В зоопарке, как и на природе, лучше всего бывать на восходе или на закате. В это время большинство животных бодрствуют. Пробудившись, они выбираются из укрытий и бредут на водопой. Щеголяют своими нарядами. Поют песни. Переглядываются и совершают разные ритуалы. Вот она — награда пытливому наблюдателю. Лично я бог знает сколько времени отдал неспешным наблюдениям за сложнейшими, многообразнейшими проявлениями жизненных форм, облагораживающих нашу планету. Формы эти до того красочны, громкозвучны, причудливы и изысканны, что просто диву даешься.

Про зоопарки я понаслушался почти столько же небылиц, сколько и про веру в Бога. Некоторые несведущие благожелатели полагают, будто на воле животные «счастливы», потому что «свободны». Такие люди обычно представляют себе большого, статного хищника — льва или гепарда (образ гну или трубкозуба как-то не приходит в голову). Они представляют себе, как дикий красавец зверь рыщет по саванне в поисках, чем бы поживиться… а после чинно переваривает добычу, безропотно принявшую свою участь, или трусит себе помаленьку, чтобы сохранить стать после роскошного пиршества. Они представляют себе, как зверь гордым и нежным взглядом обводит свое потомство, как все его семейство, разлегшись на ветвях деревьев и довольно урча, любуется заходом солнца. Жизнь дикого зверя, думают они, проста, замечательна и содержательна. Потом его отлавливают злодеи — и сажают в тесную клетку. Прощай, вольное «счастье». Отныне зверь помышляет только о «свободе» — и изо всех сил стремится вырваться на волю. Лишенный «свободы», притом надолго, зверь превращается в тень самого себя: дух его сломлен. Вот что думают некоторые благожелатели.

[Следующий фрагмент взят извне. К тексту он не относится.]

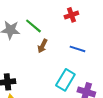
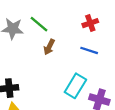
red cross: (71, 15) -> (90, 23), moved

На самом же деле все по-другому.

В природе животными движут принуждение и необходимость, в дикой среде все подчинено незыблемой общественной иерархии; страх там неизбывен, а пищи совсем не густо; приходится денно и нощно охранять свою территорию и страдать от назойливых паразитов. Тогда что толку в такой «свободе»? И то верно: дикие звери не свободны и на воле — ни в пространстве, ни во времени, ни в отношениях между собой. Теоретически, или, попросту говоря, физически, зверь может податься куда угодно, презрев общественные условности и ограничения, свойственные его виду. Но на деле у животных такое встречается еще реже, чем у представителей нашего племени. Попробуйте-ка сказать какому-нибудь лавочнику: давай, мол, бросай свои дела, семью, друзей, общество, прихвати деньжат, самую малость, да кое-какую одежонку на смену и ступай куда глаза глядят! Уж коли человеку, самому храброму и разумному из всех животных, претит скитаться по белу свету эдаким чужаком-изгоем, никому ничем не обязанным, то что говорить о зверях с их-то нравом, куда более консервативным, чем у нашего брата человека? Да-да, так оно и есть: все звери — консерваторы, а то и реакционеры. На малейшие перемены в жизни они реагируют крайне болезненно. Они любят, чтобы все было так, как есть, — день за днем, месяц за месяцем. Они терпеть не могут всяких неожиданностей. Взять хотя бы их территориальные взаимоотношения. У каждого зверя, будь то в зоопарке или в природе, есть свое жизненное пространство, и каждый ход их исполнен смысла, как у шахматных фигур. В том, что ящерица, медведь или олень держатся за свое местообитание, случайности или «свободы» ничуть не больше, чем в позиции того же слона на шахматной доске. В обоих случаях есть порядок и цель. В природе звери из сезона в сезон передвигаются по одним и тем же тропам, влекомые одними и теми же настоятельными причинами. В зоопарке же если зверь не лежит в определенное время в привычном месте, значит, здесь что-то не так. Это может означать, что в окружающей обстановке кое-что изменилось, пусть и незаметно. Забудет уборщик шланг — тот валяется, свернувшись клубком, и как будто угрожает. Или вдруг образовалась лужа — и она тревожит зверя. А тут еще лестница отбрасывает тень. Но это может означать и нечто большее. В худшем случае — то, чего директор зоопарка боится больше всего: симптом, предвещающий недоброе, — повод осмотреть помет, расспросить смотрителя, пригласить ветеринара… И все потому, что аист стоит не там, где обычно!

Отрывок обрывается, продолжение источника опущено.